Yes, but I do not always trust third party EU scart cables because I think they are not always quality cables and they can show blurry video and buzz audio. How do I recognise a good cable (besides that thing of 75 Ohm). And what's the difference between raw syncing and composite video timing? Thanks!

EDIT: RAW Sync is the C-Sync, right? I don't think it is widely used...

Trygon

And in case, what do you think is better worth buying among Sync-on-LUMA, Sync over composite video and CSYNC?

Sorry for bothering, I just want to learn. Thanks again

KillingBeans

Quote from: Trygon on June 11, 2018, 07:09:28 pm
Yes, but I do not always trust third party EU scart cables because I think they are not always quality cables and they can show blurry video and buzz audio.


I have an original Megadrive II SCART RGB cable, and it's really crappy. It exhibits both of those problems heavily. Maybe because it's using a shitty step-up converter for AV switching, or maybe the electrolytic capacitors have just died.. Haven't bothered replacing them  :-\

Just to let you know that original is not always best  ;)

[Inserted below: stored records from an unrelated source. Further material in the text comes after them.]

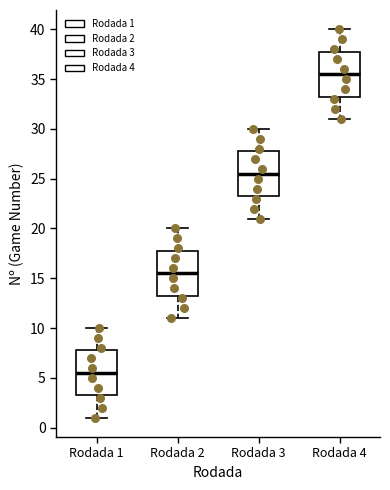

Which box has the lowest median line?

Rodada 1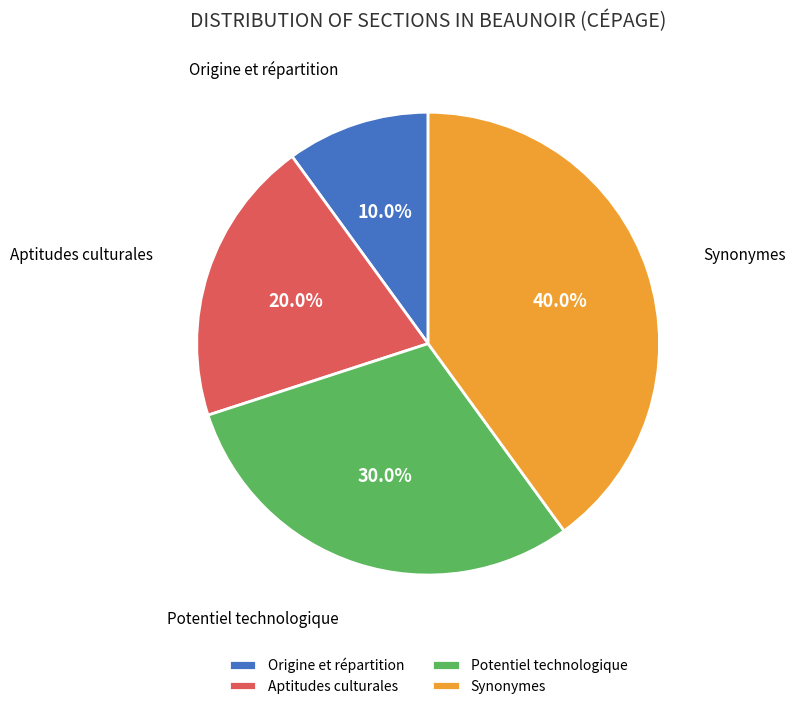

Does Potentiel technologique account for over 50% of the chart?

No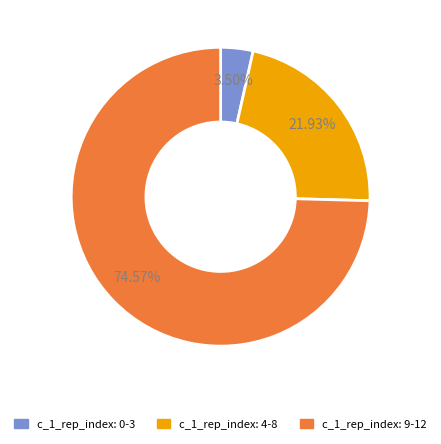

What is the majority slice?

c_1_rep_index: 9-12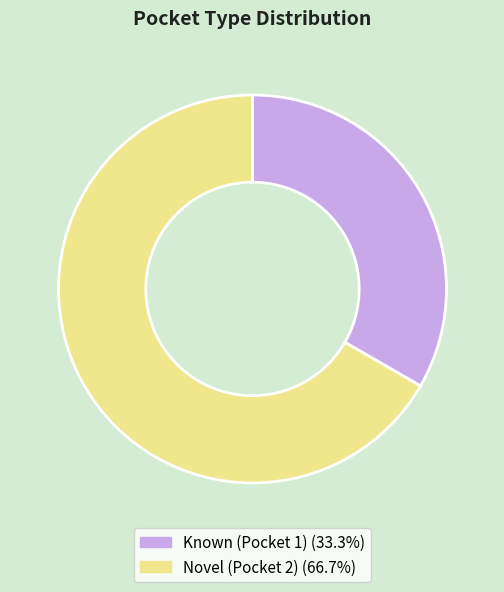

Do Novel (Pocket 2) and Known (Pocket 1) together represent more than half of the pie?

Yes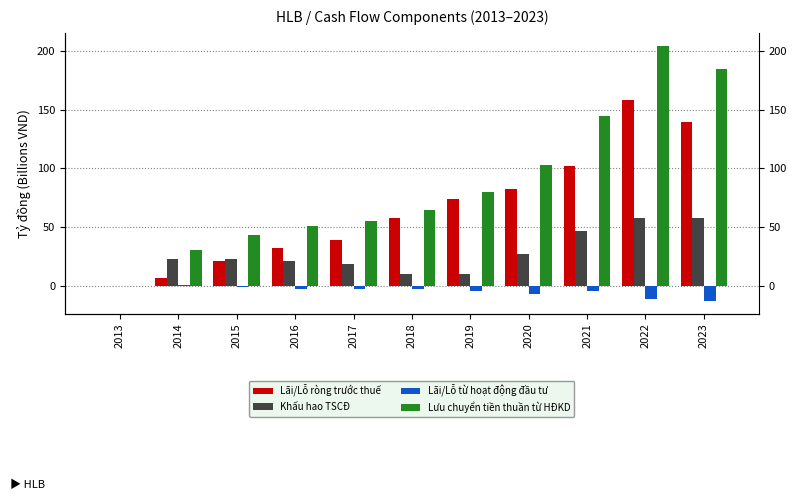

What is the smallest value displayed?

-13.0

Quote from: Trygon on June 11, 2018, 07:09:28 pm
How do I recognise a good cable (besides that thing of 75 Ohm).


I sold all of my Saturn stuff a few years ago, so my expertise on the subject is not what it used to be. 75Ohm resistors for impedance matching and some capacitors at a few hundred microfarad for AC coupling on the color lines probably won't hurt. To be honest I've never build a Saturn SCART cable. Most of the EU Saturns I bought years ago already had a perfectly good SCART RGB cable bundled, and I just used those.

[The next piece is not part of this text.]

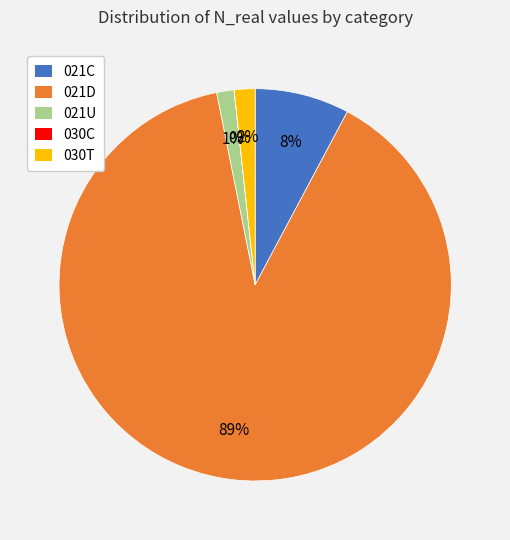

Which has a higher value, 021U or 021D?

021D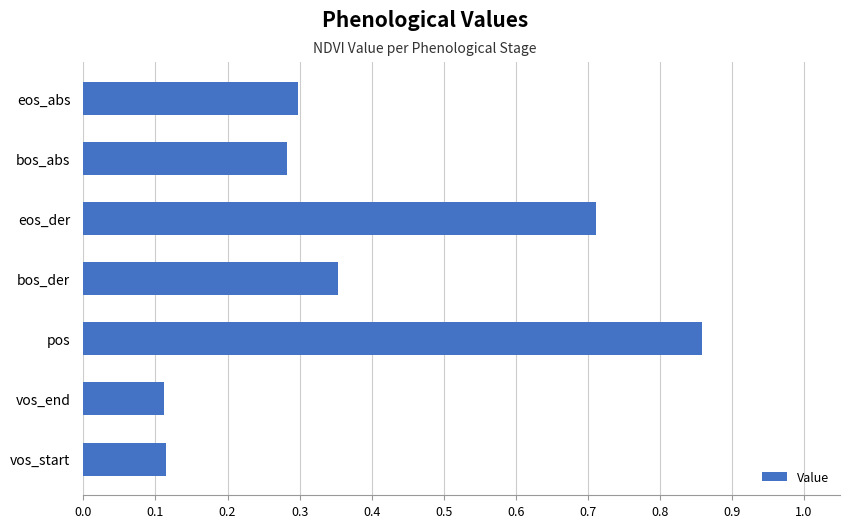

What is the change in value from vos_start to pos?

+0.7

In theory you'd have to be a complete muppet to mess up a Saturn SCART RGB cable. To get a reasonable result all that would be required would be a 100Ohm resistor between 5V and the blanking/RGB-switch pin, and then just connecting the dots. I wouldn't worry too much about the quality of third party cables  :)

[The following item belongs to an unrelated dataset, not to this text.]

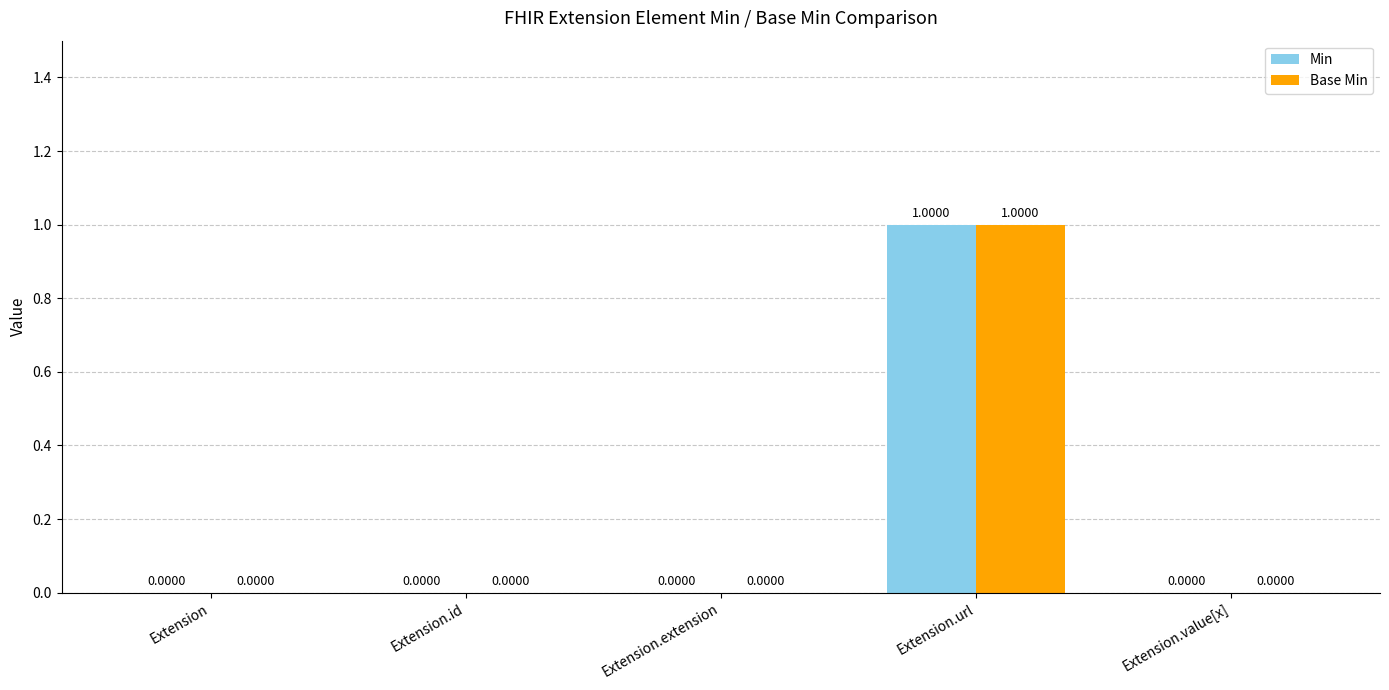

Is it true that Min equals 1 at Extension.id?

False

Quote from: Trygon on June 11, 2018, 07:35:00 pm
And in case, what do you think is better worth buying among Sync-on-LUMA, Sync over composite video and CSYNC?


C-sync is preferable, assuming that it has the correct amplitude and doesn't need buffering. Don't know if that's the case on the Saturn?

Sync-on-Luma is the second best option. I've never used it, so I can't really comment any further on its use or quality.

Composite Video is the "worst" option, but it's guaranteed to work, and I'd argue that CRT TV sets does such good job at extracting C-sync from the signal, that you'd be hard-pressed to tell a difference between the three methods.